Many years ago I went to pick up my son from junior high school. I chatted with another mom while I waited, and I told her I was thinking about taking a trip to Montana to see my dad soon. She told me I would never regret it. That thought stayed with me through the next few years until dad passed away. I went to see him whenever I could get away.
So many people I know are completely immersed in the care of their parents. My elderly neighbor, Joyce, is visited by her daughter, Alice, at least twice each day. Not only does Alice oversee all of the care of her mom, but she also has two young teens, a disabled husband, and a full-time job. Sounds like four full-time jobs to me.
All of us in the neighborhood try to be aware of any help that Joyce might need. Several times in the last few years I have heard sirens approaching the neighborhood, and without fail, they stop across the street at Joyce’s place. I always go over to see what’s happening so that I can secure her dogs or her house when she leaves. I’ve seen other neighbors chasing a canine escape artist in the rain. Joyce is always cheerful, and feeling a bit sheepish for all the trouble. But Alice is my hero. I don’t know how she does it.

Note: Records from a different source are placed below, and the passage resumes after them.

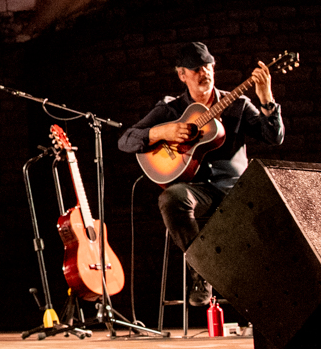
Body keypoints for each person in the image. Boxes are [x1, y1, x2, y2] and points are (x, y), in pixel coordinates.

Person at [120, 43, 283, 252]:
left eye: (207, 66)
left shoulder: (238, 104)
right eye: (196, 69)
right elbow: (125, 140)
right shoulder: (171, 109)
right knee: (171, 198)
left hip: (235, 191)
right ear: (182, 75)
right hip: (197, 192)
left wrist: (266, 99)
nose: (204, 72)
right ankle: (200, 272)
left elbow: (274, 137)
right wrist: (162, 132)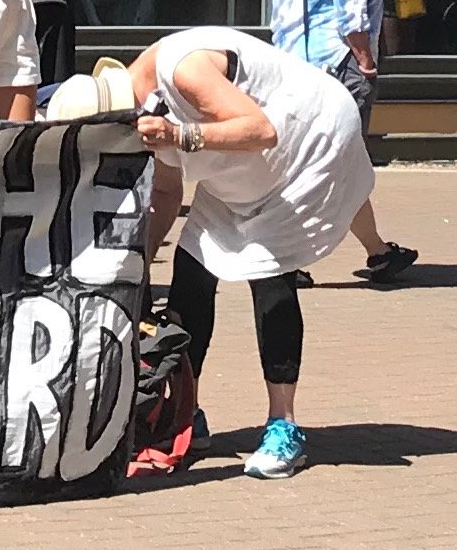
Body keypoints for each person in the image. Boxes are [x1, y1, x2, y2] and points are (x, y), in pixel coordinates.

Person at [110, 25, 377, 479]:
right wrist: (133, 266)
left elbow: (260, 130)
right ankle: (182, 415)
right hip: (244, 162)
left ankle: (284, 427)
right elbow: (167, 195)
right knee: (192, 267)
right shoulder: (149, 105)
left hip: (305, 146)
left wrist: (179, 136)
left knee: (269, 269)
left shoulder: (183, 70)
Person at [263, 0, 412, 282]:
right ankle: (290, 257)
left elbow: (282, 3)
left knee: (331, 161)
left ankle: (377, 250)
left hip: (292, 65)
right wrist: (364, 60)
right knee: (336, 160)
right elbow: (351, 9)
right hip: (338, 64)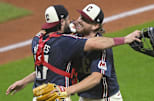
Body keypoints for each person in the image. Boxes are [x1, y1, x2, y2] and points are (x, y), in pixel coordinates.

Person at [6, 4, 140, 101]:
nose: (79, 21)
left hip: (105, 98)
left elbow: (95, 79)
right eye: (81, 17)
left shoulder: (102, 45)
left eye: (85, 20)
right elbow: (53, 66)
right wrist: (25, 81)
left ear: (95, 26)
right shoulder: (74, 40)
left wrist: (67, 90)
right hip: (84, 97)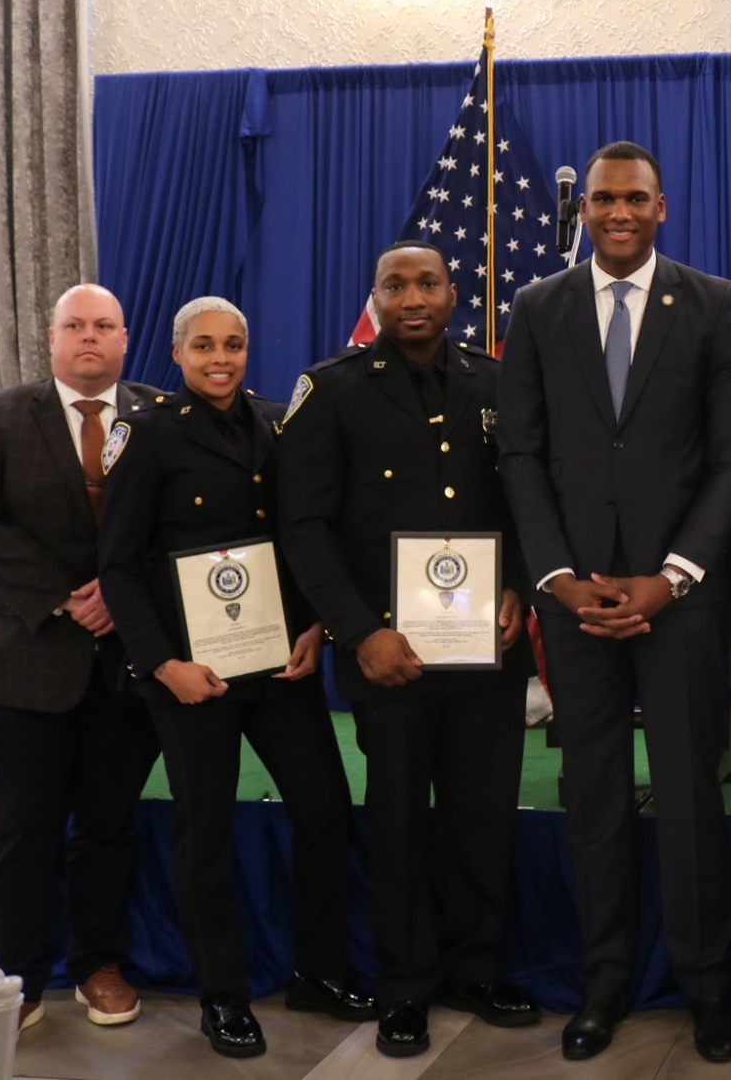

Meanwhile my friend Diana is caring for her mother long-distance by paying bills and coordinating her care, while she herself is working full-time and fighting a debilitating illness. Likewise for Karen, who has her extremely frail mom living with her until a spot opens up where she can receive the care and attention she needs. She’s not worried, but being on high-alert is taking a toll on her.
I know four brothers (my husband Lenny’s cousins) who have undertaken the enormous project of helping their bachelor uncle divest himself of the home where he lived his entire life, including more than 80 years of possessions. Another one of Lenny’s cousins had to call in a posse of friends and family, and use stealth and distraction to move her parents to appropriate housing where she can manage their medications and appointments.
I sincerely salute every one of you who is taking care of elderly parents and relatives. I know for sure that you will never regret it.